| Brano citato |
A fine novembre, il ministro è finito in un piccolo scandalo quando è stato reso noto il prezzo d’acquisto della casa che aveva comprato l’estate scorsa con suo marito, Daniel Funke, nel quartiere di Berlino tutto parchi e biblioteche (c’è l’ex riserva di caccia degli Hohenzollern e la Philologische progettata da Norman Foster), Dahlem: 3,75 milioni di euro. Spahn ha ottenuto che i giornali smettessero di pubblicare la cifra (lo scoop era del Tagesspiegel) perché secondo la legge questa è materia privata, ma gli editorialisti si sono comunque espressi, come ha fatto la Welt, ricordando al ministro che “la Germania è un paese modesto, nel senso virtuoso del termine. Il potere viene conferito da elettori di reddito medio, che sanno bene che cosa è appropriato e cosa no”. I giornali anglosassoni, che da ultimo soffrono di un grande complesso, come tutti gli inglesi, nei confronti dei tedeschi, hanno raccontato in lungo e in largo lo scandalo, più di quanto non lo abbiano fatto i media tedeschi, per sottolineare che la mania di ostentazione di Spahn, il suo modo di parlare diretto e talvolta brutale potrebbero essere un problema per lui in un paese che esce da quindici anni di educazione merkeliana. O forse è proprio questo il cambiamento che si va cercando, chi lo sa.

| Cosa fare |
Rispondi alle domande sul brano dedicato al ministro Spahn.
1. Quanto è costata la casa comprata dal ministro a Dahlem?
2. Quale giornale aveva dato per primo la notizia del prezzo?
3. Secondo la Welt, che tipo di paese è la Germania?

| Dati estratti |
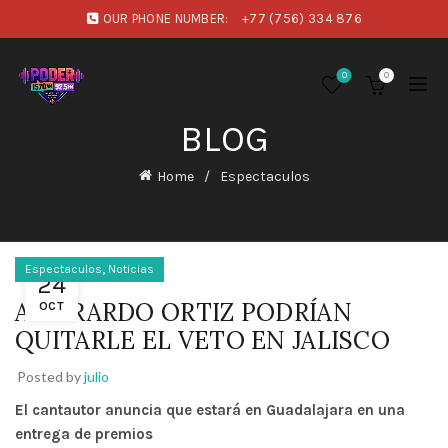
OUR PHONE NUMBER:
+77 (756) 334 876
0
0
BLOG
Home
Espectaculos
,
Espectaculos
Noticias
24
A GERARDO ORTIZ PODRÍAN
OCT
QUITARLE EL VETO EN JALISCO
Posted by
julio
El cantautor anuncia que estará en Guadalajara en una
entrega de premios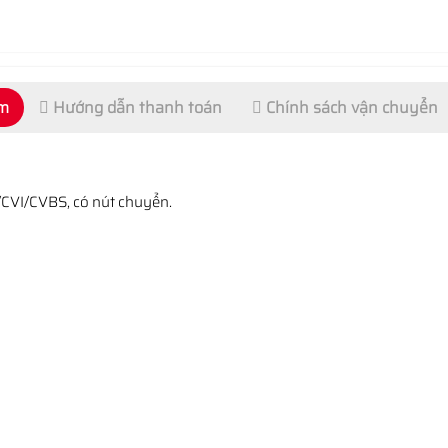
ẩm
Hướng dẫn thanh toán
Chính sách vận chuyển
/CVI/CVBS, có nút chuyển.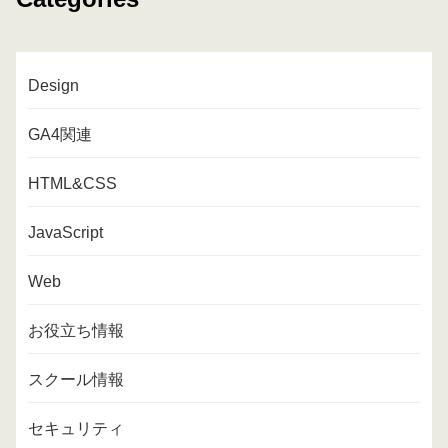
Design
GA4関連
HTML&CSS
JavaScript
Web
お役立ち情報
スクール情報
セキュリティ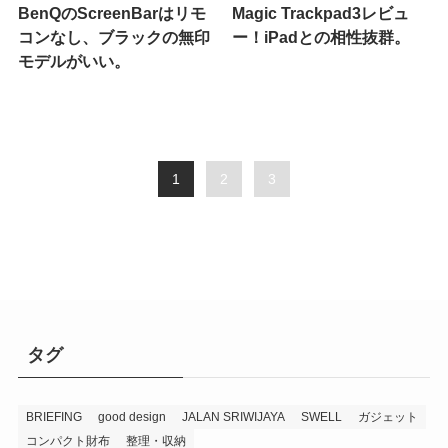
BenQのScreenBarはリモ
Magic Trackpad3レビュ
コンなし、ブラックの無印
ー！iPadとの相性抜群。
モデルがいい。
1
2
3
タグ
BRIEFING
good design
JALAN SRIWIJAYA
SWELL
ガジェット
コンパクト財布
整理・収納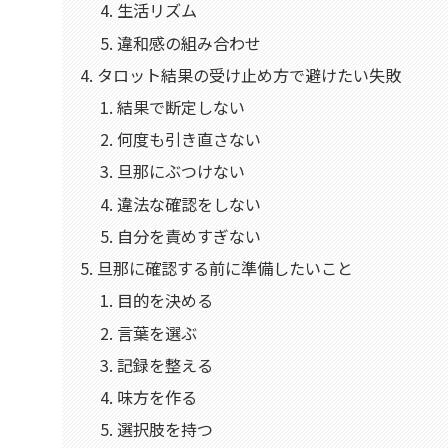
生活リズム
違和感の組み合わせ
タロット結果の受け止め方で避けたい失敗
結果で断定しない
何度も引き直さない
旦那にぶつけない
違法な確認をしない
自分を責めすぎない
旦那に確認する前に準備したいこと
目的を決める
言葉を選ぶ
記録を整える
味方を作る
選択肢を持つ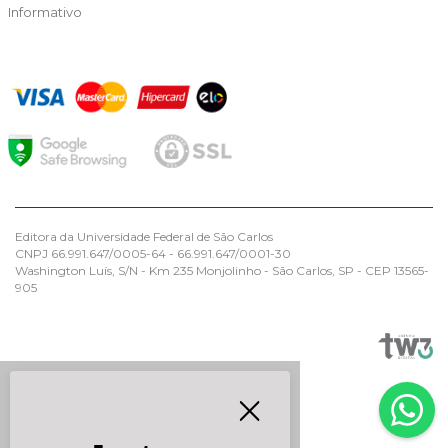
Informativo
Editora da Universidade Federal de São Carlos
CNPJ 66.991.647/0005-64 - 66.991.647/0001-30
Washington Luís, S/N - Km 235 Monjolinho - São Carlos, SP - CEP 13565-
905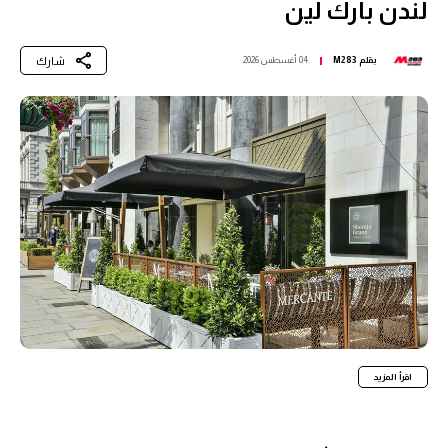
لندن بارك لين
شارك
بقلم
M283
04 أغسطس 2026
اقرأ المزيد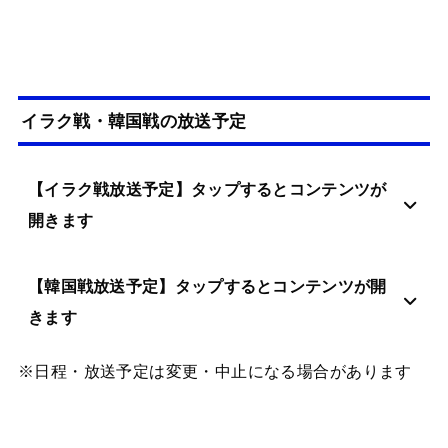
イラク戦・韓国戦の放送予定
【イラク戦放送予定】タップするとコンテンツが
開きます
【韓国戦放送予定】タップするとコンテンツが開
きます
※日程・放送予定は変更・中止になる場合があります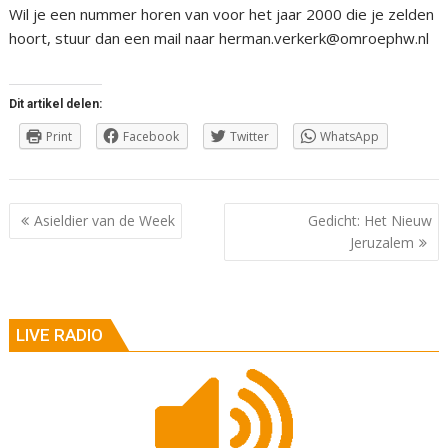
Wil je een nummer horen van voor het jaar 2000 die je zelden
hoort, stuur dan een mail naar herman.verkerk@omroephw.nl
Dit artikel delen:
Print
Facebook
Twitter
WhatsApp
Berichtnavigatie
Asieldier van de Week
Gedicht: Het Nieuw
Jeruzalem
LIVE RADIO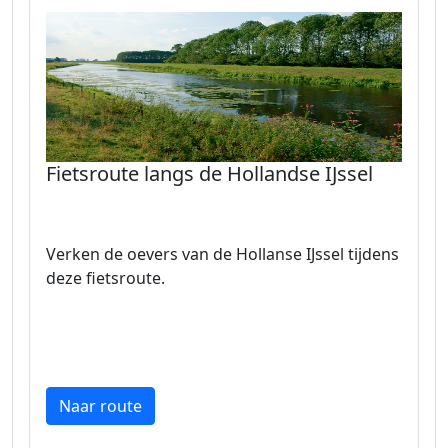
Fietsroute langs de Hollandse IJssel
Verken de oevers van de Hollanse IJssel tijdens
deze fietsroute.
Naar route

==

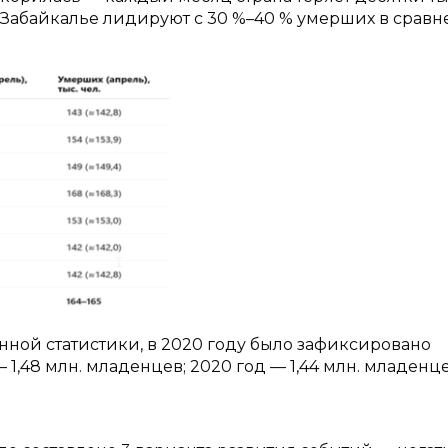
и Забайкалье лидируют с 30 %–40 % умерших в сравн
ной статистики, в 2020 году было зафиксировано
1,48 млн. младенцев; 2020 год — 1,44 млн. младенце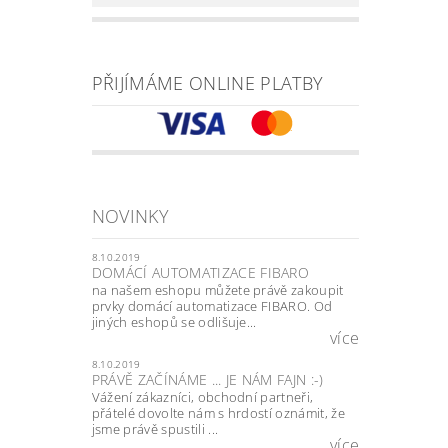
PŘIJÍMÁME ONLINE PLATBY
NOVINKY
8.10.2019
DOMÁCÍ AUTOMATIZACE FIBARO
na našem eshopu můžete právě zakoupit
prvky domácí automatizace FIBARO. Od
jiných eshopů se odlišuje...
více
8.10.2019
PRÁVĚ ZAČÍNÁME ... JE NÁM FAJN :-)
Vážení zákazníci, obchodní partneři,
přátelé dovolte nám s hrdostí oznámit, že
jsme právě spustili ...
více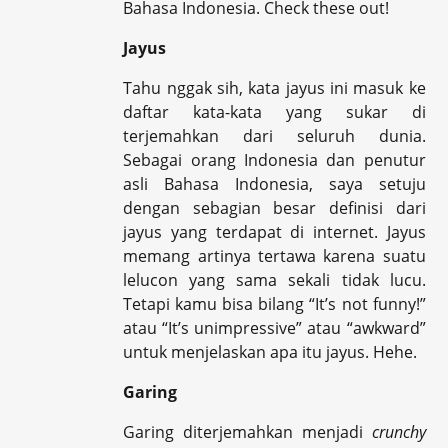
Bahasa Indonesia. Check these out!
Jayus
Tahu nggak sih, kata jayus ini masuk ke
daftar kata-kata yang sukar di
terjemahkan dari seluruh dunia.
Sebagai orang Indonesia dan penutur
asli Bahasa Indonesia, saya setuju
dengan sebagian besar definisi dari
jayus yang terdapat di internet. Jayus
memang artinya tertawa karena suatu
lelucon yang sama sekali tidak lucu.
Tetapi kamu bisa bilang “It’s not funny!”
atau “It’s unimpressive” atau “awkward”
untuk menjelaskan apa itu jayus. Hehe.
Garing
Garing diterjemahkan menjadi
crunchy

| La tua risposta |
1. 3,75 milioni di euro.
2. Il Tagesspiegel.
3. Un paese modesto, nel senso virtuoso del termine.